Onlara verdiğim şeylerin birincisi, kalblerine nûrumu bütün kuvvetiyle doldurmam ve bu sûretle benim onlardan haberdar olduğum gibi, onların da benden haberdar olmalarını temin etmemdir.
İkincisi ise, yedi kat yer ve gök ile içindekiler terazinin bir kefesine konsa, amellerin ağır gelmesi için, diğer kefeyi yükseltir, amellerini ağırlaştırırım.
Üçüncü olarak onları rızâma nâil ederim. İşte o zaman rızâma nâil olanın ne hâle geleceğini bir görmelisiniz! Nîmete gark ettiğim kişiye, neler ihsan edeceğimi, tam mânâsıyla kim idrâk edebilir?
Geceyi sadece Rabbine münâcaatla geçiren gerçek müridin, geceyi bu şekilde ihya ederek elde ettiği nîmetler gününün her ânına yayılır ve gündüzü gecesinin himâyesinde olur. Bu ise kalbinin ilâhî nurlarla dolu olması demektir. Gün boyunca bütün hareket ve davranışları gece biriken nurların fışkırmasından kaynaklanır ve bedeni ilâhi bir cisim hâline gelerek onu yanlış davranışlardan korur ve sükûnetinin artmasına sebep olur.
Uykudan uyanınca, riâyet edilmesi gereken edeblerin en güzeli, gönlü Allah Teâlâya yöneltmek, düşünme melekesine mâsivâ düşüncesi ârız olmadan, fikrini Hakk’ın fiillerine çevirmek, dili zikir ile meşgul etmektir.
Sâdık mürid, uyuduğunda, birşeyin arzu ve sevgisiyle uyuyup, uyandığında tutkun olduğu o şeyi isteyen çocuk gibidir. Sâdık âşığın da Allah sevgisi ve onunla meşguliyeti, ölüme, kıyâmet ve haşre kadar sürer. Bu yüzden insan uyandığında hangi şeye ihtimam gösterdiğine, gönlüne ilk ârız olan şeyin ne olduğuna ibretle bakmalıdır. Çünkü kabirden kalkış da böyledir. Kabirden önce düşüncesi Allah olanın, kabirden kalkarken de düşüncesi Allah olacaktır. Değilse bu şereften mahrum kalacaktır.

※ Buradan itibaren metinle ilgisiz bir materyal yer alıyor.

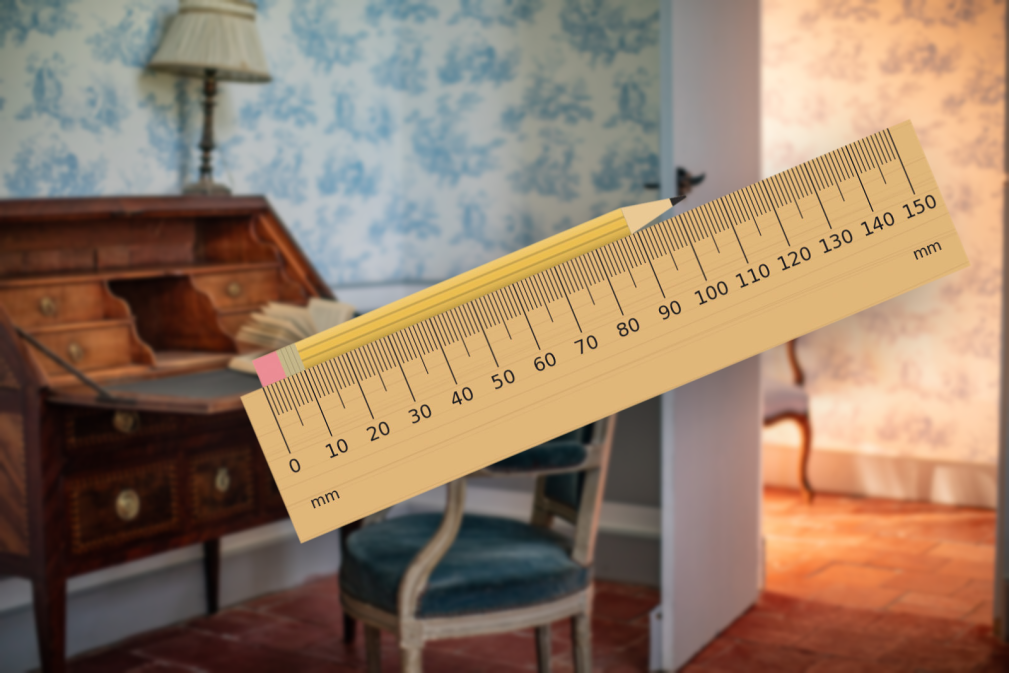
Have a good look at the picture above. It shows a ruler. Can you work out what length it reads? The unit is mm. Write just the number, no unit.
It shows 103
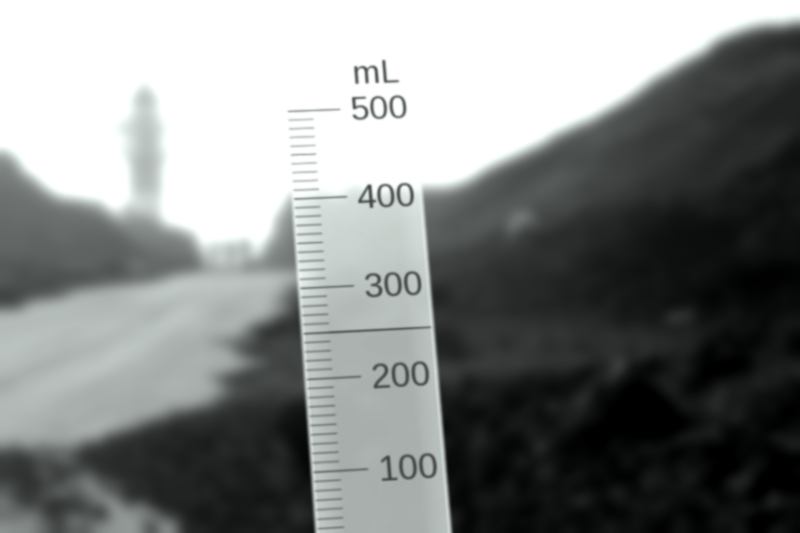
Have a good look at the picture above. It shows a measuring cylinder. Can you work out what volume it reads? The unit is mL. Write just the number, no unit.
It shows 250
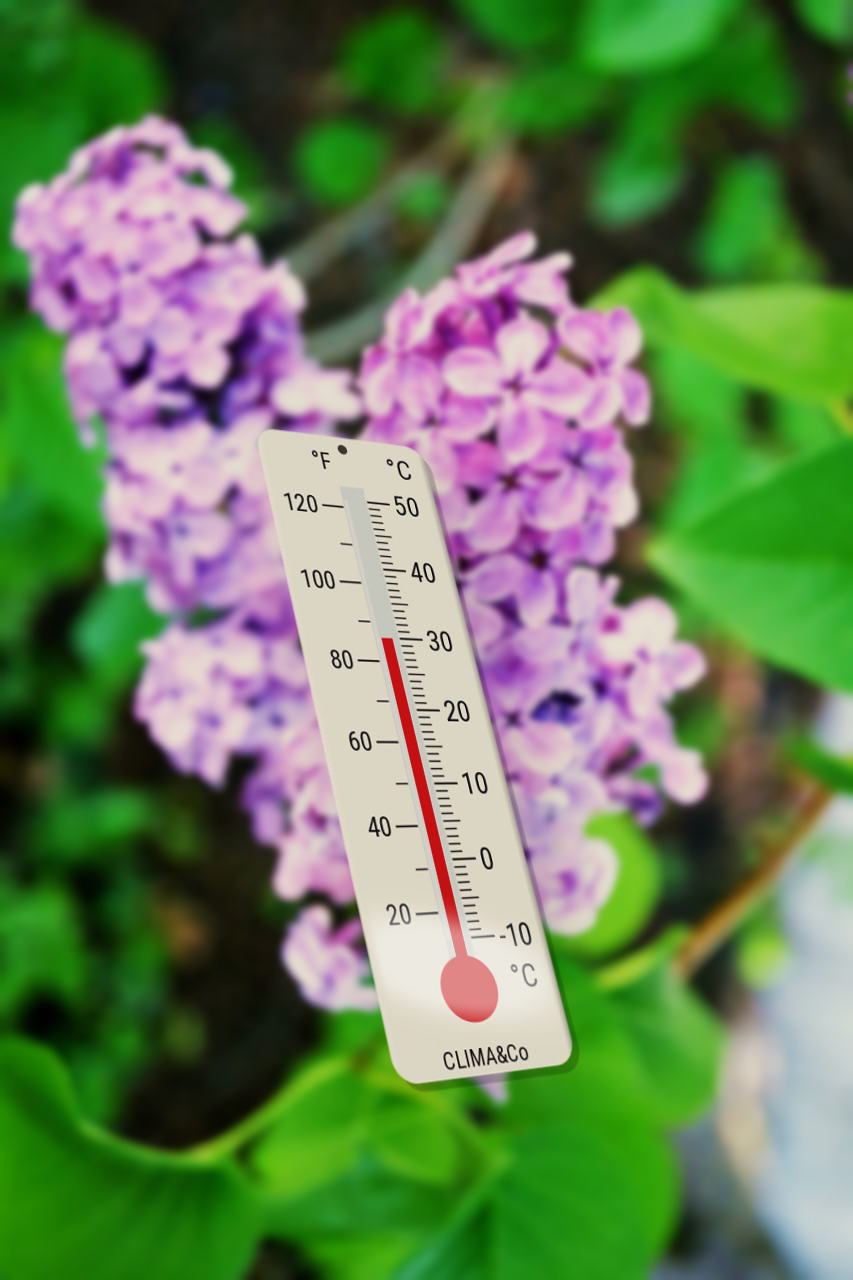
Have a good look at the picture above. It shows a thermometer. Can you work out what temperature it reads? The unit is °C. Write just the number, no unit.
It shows 30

İnsan uykudan uyanınca, gönlü fıtrî sâfiyetine dönmüş olur. Bu yüzden gönlün, zikr-i ilâhîden gayrı şeyle meşgul olarak değişmesine, uyandığında fıtrat nûrunun zâil olmasına fırsat verilmemelidir. Gönülde, mâsivânın yer tutmasından korkarak mümkün mertebe Allah’a ilticâ etmek gerekir. Çünkü bu işin ölçüsü Allah’a ilticâdır. Bu ölçü sayesinde nurlu yol bulunur. İlâhî nefhalara erilir.
Gece namazına mâni olan şeylerden bazıları dünya işlerine fazla îtina göstererek, onlarla çokca meşgul olup azaları yorgun düşürmek, halkın arasına karışıp fuzûlî, fâidesiz sözler konuşmaktır. Gece kalkmaya muvaffak olan kimse ise, vaktin değerini bilen, hastalığının şifasının ne olduğunun farkında olan kimsedir. Böyle olan kimse ihmalkâr davranmaz, ihmal ederse ihmale uğrayacağını bilir.
Sâlihlerle ve sâdıklarla ülfet edenlerin gece ibâdetlerine kolaylıkla kalktıkları müşâhede edilmektedir. Gönüllerini Allah’a verenlerle beraber olmak sûretiyle onların o güzel hâlleri, onların gönüllerinden, bizim gönüllerimize in’ikâs eder. Bu sûretle benliğimizdeki dünya sevgisi zâil olur, ittikâ yolunu tutanlardan oluruz.